The outcome of that process - a 'refreshed cycleways programme' - would go to the Wellington City Council's transport committee in August, the council announced today.
Meanwhile, Island Bay Residents' Association had reached a truce with cycling advocates and councillors, and was planning to start on its own consultation.
A New Zealand Transport Agency report this month on the council's ability to implement its programme stated the fallout from the Island Bay project had jeopardised the council's other cycleway initiatives, and had eroded the public's faith in the council.
It said the council had lost the confidence of officials and ministers.
Today's announcement was intended to provide a pathway to regaining that trust.
Council chief planner David Chick said "the intent and rationale behind both of these reports is to take a sensible pragmatic [approach], let's diffuse, lets calm things down and go this is a sensible way forward".
"Let's not jump to conclusions. Let's re-engage down, do this right," he said.
Mr Chick, who had been at the council for just two and a half months, now had to create and lead a cycleways 'Refresh Project Team' - which would include members of the New Zealand Transport Agency and the council.
What does it mean for Island Bay?
Island Bay residents would not see any sweeping changes in the short term.
There would be some safety-related road works to clean up old road markings and remove some more carparks, but those were said to be minor.
The council said it would start working with the community to figure out what a good consultation process should look like, but the consultation on the cycleway itself will not happen until next February.
That was too late according to the Island Bay Residents' Association president, Vicki Greco, but she said the truce between themselves and the cyclists was more important.

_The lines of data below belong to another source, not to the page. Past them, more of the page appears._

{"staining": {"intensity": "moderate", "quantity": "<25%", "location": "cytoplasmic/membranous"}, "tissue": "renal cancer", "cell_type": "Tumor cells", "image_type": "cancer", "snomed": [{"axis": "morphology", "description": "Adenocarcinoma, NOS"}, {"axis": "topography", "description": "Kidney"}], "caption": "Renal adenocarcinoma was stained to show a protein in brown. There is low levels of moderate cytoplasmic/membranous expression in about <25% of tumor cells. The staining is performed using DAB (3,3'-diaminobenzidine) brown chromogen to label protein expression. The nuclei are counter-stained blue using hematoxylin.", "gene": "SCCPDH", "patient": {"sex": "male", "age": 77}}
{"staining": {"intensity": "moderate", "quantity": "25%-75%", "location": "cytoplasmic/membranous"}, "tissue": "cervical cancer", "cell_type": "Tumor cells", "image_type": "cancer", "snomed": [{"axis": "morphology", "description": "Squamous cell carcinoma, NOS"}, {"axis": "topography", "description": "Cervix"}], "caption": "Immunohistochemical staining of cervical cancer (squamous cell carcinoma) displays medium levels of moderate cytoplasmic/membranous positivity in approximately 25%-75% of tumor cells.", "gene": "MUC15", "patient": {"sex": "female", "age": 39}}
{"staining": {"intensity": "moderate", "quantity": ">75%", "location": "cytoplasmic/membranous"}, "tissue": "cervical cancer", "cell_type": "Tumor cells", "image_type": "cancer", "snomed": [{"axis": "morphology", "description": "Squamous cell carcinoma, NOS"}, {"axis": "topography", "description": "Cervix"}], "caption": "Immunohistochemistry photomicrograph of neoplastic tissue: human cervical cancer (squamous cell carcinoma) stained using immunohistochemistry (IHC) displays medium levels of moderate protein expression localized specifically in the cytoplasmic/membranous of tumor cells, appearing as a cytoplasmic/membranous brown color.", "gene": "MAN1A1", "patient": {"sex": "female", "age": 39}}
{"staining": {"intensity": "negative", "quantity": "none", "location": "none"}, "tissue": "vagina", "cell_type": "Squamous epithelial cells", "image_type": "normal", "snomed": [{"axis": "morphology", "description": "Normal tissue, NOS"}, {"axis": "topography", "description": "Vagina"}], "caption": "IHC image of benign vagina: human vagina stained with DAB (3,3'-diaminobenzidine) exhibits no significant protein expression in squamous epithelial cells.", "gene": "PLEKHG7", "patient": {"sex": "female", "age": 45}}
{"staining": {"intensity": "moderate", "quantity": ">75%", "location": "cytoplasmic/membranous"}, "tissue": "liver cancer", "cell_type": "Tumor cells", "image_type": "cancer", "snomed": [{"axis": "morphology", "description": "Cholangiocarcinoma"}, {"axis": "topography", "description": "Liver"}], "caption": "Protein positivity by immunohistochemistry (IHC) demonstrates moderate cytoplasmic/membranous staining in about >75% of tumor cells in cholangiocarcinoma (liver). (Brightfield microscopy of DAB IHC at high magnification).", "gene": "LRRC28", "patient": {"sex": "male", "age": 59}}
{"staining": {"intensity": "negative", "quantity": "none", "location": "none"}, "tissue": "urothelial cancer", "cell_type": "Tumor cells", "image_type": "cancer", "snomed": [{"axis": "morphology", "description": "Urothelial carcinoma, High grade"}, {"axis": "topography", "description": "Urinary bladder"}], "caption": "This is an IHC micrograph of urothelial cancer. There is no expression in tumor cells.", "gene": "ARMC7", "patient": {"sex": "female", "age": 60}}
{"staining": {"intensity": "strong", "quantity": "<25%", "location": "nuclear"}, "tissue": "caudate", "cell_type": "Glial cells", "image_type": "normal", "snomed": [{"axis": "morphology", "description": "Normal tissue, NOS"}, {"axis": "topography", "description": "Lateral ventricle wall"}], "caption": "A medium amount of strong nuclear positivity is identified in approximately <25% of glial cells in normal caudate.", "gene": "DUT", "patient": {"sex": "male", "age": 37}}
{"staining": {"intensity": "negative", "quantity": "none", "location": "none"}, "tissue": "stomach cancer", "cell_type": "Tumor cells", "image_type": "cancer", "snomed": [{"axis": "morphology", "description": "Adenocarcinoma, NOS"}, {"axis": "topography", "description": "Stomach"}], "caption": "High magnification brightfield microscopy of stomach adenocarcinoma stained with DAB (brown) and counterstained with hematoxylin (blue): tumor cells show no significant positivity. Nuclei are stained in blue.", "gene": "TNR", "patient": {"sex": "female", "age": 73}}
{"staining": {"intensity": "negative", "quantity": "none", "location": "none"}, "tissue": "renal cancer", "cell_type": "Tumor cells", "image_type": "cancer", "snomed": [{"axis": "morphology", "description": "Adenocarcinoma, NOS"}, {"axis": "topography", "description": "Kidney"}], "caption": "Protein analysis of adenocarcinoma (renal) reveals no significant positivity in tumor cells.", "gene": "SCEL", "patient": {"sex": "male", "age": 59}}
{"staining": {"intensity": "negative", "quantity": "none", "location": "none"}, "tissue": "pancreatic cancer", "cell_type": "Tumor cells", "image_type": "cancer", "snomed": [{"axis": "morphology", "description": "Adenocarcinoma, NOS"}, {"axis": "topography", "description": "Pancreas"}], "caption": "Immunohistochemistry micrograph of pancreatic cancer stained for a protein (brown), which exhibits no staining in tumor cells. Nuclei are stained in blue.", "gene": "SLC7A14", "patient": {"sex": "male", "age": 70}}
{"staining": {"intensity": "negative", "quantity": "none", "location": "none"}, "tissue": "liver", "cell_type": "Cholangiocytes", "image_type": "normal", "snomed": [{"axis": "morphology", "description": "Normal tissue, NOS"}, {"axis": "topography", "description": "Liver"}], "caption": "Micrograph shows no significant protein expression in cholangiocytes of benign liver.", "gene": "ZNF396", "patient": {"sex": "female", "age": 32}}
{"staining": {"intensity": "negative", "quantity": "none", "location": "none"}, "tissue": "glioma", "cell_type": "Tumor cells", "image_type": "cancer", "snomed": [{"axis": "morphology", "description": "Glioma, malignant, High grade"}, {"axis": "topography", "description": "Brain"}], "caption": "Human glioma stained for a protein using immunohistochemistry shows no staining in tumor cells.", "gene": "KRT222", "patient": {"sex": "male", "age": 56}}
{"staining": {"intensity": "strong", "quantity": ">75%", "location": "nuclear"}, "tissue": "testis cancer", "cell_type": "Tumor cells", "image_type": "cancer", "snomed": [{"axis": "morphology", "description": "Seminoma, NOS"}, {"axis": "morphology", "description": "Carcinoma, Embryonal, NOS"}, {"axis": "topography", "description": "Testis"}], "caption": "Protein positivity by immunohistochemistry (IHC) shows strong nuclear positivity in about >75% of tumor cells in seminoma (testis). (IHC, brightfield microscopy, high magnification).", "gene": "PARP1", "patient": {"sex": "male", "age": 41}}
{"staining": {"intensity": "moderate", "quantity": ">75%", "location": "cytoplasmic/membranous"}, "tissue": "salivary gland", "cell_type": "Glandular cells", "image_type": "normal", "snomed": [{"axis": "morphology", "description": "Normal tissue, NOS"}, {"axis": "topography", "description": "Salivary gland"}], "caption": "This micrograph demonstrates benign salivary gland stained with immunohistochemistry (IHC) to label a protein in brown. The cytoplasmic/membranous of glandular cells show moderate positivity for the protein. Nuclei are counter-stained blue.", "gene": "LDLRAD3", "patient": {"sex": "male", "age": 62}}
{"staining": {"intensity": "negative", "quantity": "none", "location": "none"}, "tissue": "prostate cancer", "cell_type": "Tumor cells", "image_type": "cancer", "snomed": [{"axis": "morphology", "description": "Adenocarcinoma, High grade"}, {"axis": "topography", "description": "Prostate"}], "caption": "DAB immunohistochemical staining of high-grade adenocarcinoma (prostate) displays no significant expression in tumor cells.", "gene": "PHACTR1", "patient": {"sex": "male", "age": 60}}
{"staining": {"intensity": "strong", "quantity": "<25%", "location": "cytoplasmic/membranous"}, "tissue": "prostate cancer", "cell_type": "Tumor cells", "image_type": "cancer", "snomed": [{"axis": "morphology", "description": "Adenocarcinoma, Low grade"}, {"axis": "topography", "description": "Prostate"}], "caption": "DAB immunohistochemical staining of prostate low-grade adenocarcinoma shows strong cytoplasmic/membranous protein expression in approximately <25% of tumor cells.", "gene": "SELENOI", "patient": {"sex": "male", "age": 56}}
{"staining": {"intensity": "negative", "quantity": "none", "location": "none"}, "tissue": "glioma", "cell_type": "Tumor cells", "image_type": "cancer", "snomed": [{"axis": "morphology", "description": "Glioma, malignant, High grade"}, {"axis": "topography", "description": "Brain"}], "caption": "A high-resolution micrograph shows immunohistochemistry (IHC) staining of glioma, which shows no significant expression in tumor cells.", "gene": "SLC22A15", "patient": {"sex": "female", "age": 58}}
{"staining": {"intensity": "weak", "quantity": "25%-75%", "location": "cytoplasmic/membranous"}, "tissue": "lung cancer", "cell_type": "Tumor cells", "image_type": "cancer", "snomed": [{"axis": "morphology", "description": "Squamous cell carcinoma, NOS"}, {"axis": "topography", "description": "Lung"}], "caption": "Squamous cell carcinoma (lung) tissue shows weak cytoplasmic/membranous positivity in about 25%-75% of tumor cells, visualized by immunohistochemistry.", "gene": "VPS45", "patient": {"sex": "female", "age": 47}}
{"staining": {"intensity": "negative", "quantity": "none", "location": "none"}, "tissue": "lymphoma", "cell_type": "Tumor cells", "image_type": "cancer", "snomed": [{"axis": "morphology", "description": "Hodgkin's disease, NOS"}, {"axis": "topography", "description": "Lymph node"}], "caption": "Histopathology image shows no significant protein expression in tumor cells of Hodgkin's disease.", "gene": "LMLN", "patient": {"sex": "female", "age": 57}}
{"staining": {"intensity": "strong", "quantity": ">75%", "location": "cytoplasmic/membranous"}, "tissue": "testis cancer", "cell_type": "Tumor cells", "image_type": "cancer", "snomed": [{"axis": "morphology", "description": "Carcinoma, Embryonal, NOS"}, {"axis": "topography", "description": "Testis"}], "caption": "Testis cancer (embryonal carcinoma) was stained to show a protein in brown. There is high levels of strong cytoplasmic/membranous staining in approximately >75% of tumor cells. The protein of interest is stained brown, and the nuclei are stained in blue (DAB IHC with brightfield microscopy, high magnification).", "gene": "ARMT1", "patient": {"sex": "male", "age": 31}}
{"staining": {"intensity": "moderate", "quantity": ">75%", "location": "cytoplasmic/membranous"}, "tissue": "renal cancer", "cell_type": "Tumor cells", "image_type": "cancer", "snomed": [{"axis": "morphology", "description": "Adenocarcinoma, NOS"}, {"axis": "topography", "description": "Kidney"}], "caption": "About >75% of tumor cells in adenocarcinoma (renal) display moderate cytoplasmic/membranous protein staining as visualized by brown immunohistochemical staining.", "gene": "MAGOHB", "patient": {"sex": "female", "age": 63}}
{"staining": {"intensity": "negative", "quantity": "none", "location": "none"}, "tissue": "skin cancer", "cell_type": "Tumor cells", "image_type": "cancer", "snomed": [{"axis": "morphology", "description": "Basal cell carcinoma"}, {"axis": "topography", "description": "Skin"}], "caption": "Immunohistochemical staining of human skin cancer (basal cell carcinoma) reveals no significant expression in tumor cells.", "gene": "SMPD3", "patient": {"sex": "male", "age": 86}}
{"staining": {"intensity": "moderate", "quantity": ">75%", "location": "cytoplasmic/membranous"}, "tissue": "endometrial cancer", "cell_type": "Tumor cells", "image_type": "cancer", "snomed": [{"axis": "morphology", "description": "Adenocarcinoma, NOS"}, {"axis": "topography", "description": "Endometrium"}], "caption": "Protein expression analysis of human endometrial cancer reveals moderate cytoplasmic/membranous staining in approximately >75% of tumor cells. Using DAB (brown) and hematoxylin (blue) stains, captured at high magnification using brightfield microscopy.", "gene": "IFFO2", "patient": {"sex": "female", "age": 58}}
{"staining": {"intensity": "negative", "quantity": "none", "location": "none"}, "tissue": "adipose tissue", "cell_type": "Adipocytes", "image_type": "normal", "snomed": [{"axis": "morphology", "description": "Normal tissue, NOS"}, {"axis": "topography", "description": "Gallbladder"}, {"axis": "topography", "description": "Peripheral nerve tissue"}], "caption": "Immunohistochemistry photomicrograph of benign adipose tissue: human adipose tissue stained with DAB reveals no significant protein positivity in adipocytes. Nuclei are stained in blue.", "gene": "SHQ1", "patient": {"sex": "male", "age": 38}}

She said Mr Chick was set to talk to them about how the group wanted to be engaged on the cycleway.
"I think that's a big step in the right direction," she said.
Cycling lobby group Cycle Aware Wellington's Ron Beernink agreed.
"What we're seeing today in particular is actually the coming together of the community with cycle advocacy, which is really important," he said.
"I think this can only be a success if the community works together, there's been too many polarising views."
Councillor Paul Eagle said only the locals could resolve the Island Bay cycleway problems now, and they had to be empowered to do so.
"What we need now is a process of reconciliation," he said.
"There will be wounds, it will take time to heal but what I saw this morning was a genuine attempt for everyone to say hey, look, we want a positive solution - we want to put aside the past and come forward together - I have not seen that in the last three years."
Mayor Celia Wade-Brown, for whom the city's cycleways are widely considered a legacy project, did not respond to requests for comment.